#### EXCERPT:
* begin *

Parent and the Paying Agent shall be entitled to rely upon the
stock transfer books of the Company to establish the identity of
those Persons entitled to receive the Merger Consideration
specified in this Agreement, which books shall be conclusive with
respect thereto.
5
(e)
Parent, Merger
Sub (in its capacity as the Surviving Entity or otherwise), the
Company, and/or the Paying Agent shall be entitled to deduct and
withhold from the Merger Consideration, the Company Option
Consideration or the Company Warrant Consideration, as the case may
be, otherwise payable pursuant to this Agreement to the holders of
shares of Company Common Stock, Company Stock Options, Dissenting
Shares or Company Warrants, as applicable, such amounts, if any, as
are required to be deducted or withheld under any provision of U.S.

* end *

Saved data entries
* begin *

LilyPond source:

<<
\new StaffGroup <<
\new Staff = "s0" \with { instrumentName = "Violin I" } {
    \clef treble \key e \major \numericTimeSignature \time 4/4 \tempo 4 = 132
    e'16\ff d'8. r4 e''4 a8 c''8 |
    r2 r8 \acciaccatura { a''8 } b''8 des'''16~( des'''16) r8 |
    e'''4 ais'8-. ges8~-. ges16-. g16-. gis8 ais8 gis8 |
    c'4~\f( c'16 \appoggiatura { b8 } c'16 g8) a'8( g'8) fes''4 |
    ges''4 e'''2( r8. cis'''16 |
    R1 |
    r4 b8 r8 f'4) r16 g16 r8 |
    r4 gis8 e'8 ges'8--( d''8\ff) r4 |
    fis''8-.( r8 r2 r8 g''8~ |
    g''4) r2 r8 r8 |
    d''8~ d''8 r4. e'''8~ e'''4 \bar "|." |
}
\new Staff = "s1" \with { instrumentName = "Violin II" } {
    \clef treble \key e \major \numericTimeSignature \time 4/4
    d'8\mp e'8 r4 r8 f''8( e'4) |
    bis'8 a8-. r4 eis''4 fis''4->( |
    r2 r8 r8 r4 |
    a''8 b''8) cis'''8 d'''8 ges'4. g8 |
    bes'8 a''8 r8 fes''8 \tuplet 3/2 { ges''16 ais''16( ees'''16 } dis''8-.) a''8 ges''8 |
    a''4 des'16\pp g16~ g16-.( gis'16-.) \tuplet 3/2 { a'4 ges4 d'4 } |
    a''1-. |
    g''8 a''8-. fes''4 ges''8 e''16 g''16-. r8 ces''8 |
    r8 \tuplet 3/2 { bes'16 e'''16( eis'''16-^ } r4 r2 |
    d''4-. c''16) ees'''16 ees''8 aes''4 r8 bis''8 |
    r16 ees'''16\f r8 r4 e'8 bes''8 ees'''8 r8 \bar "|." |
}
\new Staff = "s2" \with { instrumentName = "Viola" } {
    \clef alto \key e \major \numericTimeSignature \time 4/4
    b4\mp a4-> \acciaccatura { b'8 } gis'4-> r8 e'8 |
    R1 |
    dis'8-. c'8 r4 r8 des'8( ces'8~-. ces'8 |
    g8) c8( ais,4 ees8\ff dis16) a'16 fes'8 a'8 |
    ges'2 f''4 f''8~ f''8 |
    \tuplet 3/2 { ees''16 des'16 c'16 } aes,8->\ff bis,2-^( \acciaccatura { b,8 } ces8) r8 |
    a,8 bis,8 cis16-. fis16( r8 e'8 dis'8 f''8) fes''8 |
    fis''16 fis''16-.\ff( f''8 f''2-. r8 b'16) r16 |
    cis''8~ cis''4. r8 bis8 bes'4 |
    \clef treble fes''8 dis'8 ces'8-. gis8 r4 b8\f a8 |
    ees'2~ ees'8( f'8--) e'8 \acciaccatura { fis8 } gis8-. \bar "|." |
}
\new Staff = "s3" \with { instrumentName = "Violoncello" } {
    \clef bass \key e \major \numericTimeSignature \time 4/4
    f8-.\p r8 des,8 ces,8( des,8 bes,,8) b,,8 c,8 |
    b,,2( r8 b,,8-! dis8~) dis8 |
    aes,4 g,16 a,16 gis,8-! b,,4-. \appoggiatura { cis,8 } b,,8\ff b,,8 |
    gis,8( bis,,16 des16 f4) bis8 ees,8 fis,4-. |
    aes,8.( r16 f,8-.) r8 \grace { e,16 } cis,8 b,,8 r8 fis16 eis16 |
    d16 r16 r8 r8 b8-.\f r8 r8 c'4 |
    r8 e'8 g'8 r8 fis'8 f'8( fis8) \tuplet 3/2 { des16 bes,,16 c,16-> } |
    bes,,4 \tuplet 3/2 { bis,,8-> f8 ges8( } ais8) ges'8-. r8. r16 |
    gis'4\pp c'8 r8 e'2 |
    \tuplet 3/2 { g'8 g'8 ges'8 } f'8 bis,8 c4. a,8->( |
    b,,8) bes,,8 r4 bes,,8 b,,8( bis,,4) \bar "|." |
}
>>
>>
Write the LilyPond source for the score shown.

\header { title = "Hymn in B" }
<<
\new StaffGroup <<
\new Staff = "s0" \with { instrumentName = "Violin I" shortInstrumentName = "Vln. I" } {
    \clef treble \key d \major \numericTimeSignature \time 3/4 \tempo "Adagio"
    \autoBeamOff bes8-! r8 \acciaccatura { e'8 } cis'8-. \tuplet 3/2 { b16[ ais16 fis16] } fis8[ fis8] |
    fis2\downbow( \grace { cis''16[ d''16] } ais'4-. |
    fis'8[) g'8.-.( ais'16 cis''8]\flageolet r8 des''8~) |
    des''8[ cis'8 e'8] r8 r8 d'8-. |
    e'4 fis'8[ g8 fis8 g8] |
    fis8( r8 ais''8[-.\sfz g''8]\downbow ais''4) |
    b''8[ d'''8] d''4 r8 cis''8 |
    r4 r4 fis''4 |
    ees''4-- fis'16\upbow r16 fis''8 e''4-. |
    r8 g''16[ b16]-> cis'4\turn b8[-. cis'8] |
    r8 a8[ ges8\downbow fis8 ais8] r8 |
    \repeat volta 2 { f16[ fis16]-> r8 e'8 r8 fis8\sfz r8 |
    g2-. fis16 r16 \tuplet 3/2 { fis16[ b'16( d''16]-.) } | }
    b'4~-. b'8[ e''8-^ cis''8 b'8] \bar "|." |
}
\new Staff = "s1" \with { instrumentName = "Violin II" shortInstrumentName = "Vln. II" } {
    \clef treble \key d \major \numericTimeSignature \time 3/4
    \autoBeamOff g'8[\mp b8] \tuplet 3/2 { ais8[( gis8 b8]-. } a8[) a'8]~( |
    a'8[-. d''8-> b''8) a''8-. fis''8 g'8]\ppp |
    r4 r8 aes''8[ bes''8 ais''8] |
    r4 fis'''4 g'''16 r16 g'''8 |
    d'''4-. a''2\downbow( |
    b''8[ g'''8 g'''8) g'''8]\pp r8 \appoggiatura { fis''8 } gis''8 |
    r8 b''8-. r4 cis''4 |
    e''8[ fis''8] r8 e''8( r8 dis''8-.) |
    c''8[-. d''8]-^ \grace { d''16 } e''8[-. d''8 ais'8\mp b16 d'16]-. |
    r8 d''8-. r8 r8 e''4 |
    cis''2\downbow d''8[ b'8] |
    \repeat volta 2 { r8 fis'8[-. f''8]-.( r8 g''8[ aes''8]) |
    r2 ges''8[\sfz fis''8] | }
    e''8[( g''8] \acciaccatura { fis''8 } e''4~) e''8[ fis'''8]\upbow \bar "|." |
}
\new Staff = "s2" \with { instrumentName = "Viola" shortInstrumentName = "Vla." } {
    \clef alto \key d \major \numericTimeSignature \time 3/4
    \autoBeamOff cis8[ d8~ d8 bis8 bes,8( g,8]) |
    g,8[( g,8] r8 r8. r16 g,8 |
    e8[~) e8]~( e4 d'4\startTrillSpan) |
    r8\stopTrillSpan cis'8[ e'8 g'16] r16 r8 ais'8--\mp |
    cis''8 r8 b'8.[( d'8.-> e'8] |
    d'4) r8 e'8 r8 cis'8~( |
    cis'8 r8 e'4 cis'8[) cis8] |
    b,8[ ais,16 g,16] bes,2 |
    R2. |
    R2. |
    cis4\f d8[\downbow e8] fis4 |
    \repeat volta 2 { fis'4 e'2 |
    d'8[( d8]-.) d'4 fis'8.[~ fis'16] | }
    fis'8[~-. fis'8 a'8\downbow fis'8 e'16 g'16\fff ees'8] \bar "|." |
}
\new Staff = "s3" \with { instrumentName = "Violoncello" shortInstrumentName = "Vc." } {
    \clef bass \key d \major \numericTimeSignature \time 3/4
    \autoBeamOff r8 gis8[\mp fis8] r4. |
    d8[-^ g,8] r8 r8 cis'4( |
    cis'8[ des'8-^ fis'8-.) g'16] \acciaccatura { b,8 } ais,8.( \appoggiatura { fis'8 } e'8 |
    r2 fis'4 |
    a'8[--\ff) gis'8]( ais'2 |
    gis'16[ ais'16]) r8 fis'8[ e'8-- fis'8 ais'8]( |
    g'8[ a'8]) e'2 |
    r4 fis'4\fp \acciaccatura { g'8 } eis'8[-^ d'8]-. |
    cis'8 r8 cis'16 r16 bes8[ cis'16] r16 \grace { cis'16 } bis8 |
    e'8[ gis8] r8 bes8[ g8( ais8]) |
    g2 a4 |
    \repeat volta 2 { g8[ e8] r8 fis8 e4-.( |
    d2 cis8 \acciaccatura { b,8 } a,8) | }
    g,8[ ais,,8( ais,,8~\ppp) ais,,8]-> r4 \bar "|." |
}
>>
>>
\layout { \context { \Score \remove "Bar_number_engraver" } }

* end *

#### REQUIRED TASKS:
[A] From the merger agreement excerpt above, write out the part that opens with the words containing "Parent and the" and closes with "respect thereto.".
[B] Answer these questions using the merger agreement excerpt, one answer per line, marked the same way:
(i) What may Parent and the Paying Agent rely on to establish who is entitled to receive the Merger Consideration?
(ii) How are those books described with respect to that?
(iii) From which three kinds of consideration may amounts be deducted and withheld?

#### SOLVED PROBLEMS:
[A]
Parent and the Paying Agent shall be entitled to rely upon the
stock transfer books of the Company to establish the identity of
those Persons entitled to receive the Merger Consideration
specified in this Agreement, which books shall be conclusive with
respect thereto.

[B]
(i) The stock transfer books of the Company
(ii) Conclusive
(iii) The Merger Consideration, the Company Option Consideration and the Company Warrant Consideration